In a briefing on Friday, Tourism Minister Mmamoloko Kubayi-Ngubane announced various guidelines restaurants would have to adhere to on opening on Monday.

Normally being hungry would be enough consideration to enjoy a meal, but the minister said before customers are allowed to enter for sit-down meals or to gamble, restaurants and casinos (which can operate at 50% capacity) would have to make them fill out a screening questionnaire. The "advanced" lockdown level 3 regulations have yet to be published.

A big reason why people would be excited to visit a restaurant is that it offers them the chance to meet friends and family – seeing as this is not allowed in your own home. When drawn on this oddity, Kubayi-Ngubane refused to comment.

So if customers pass the self-assessment and don't appear to have elevated body temperatures, they may be served. Not too surprisingly, the minister said they may remove their masks long enough to eat and drink.

But with many restaurants already being forced to close down, the fact that alcoholic beverages may not be served will affect their profit margins.

"In terms of alcohol, currently you would note that the regulations have not changed... you collect and you consume off-site," said Kubayi-Ngubane.

In terms of food service, no buffets will be offered to guests for self-service and menus must be replaced with non-touch options or sanitised after each use. 

Tables must be sanitised before and after each guest use. Where possible, and for instance while taking orders, waiting staff must stand at least one metre from tables. 

Restaurants have also been advised to use a reservation system to prevent crowding.

According to Kubayi-Ngubane, there will be business activity in hotels. Hotels, lodges, bed-and-breakfasts, timeshare facilities, resorts and guest houses must comply with the directions as previously announced. 

The government has decided not to relax travel rules in the country – no leisure travel will be allowed under “advanced” lockdown Level 3.

Only business travellers can stay over in accommodation like hotels and guest houses, as has been the case for some time. You are still only allowed “self-drive” day trips, and these may be only within your province of residence.

Travel over provincial borders is only allowed under certain strict conditions, for example for work, medical procedures, funerals or university.

All restaurants, fast-food outlets and coffee shops must comply with the following directions: 

* Keep a daily record of all employees, delivery agents and patrons; 

* Screen each employee and delivery person; 

* On arrival for shifts and on departing after shifts, regularly sanitise the workplace, delivery transport, containers, and follow cleaning procedures; 

* Provide employees with masks and sanitiser and ensure that every employee wears the relevant personal protective equipment;

* Ensure that delivery persons sanitise before and after handling card or cash payment; 

* Employees and delivery persons maintain a distance of at least one and a half metre apart at all times; 

* Demarcate an area for the collection of orders for delivery that is separate from the place where food is prepared; and

* Designated contactless pickup zone for customers whose orders are ready to be collected.

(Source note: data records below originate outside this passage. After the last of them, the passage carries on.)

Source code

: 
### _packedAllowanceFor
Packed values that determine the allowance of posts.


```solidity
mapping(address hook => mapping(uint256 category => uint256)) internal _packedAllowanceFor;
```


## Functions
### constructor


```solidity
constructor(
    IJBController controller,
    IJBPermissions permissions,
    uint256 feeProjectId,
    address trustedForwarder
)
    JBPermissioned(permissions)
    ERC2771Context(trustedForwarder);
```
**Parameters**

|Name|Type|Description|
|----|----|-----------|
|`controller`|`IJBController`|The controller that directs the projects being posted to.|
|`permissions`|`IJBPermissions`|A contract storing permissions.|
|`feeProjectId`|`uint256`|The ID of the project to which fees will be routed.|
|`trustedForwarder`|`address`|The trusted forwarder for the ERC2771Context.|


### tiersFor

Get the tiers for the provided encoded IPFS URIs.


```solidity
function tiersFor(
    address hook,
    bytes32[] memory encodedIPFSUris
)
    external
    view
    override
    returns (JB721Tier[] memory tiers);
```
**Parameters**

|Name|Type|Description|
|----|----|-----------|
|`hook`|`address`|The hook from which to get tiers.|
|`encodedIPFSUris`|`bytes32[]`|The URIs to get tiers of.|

For sit-down restaurants, the following guidelines must be adhered to: 

* In terms of guests, a screening questionnaire must be conducted;

* Take precautionary measures to protect the person and other persons in the premises; 

* Not allow any person into the premises if that person is not wearing a cloth mask or homemade item that covers the nose and mouth or another appropriate item to cover the nose and mouth; 

* Ensure that customers and guests wear masks at all times while they are in their premises except when eating or drinking; 

* Ensure that all customers are sanitised before entering the premises;

* Demarcate in a visible manner a distance of a line at least 1.5m from the point of sale serving counter towards the customer;

* Ensure customers queue at least 1.5m apart behind each other or sideways;

* Spread seat capacity to enforce distancing of 1.5m between guests; and

* Consider a reservation system to manage demand, and help ensure capacity limits are adhered to.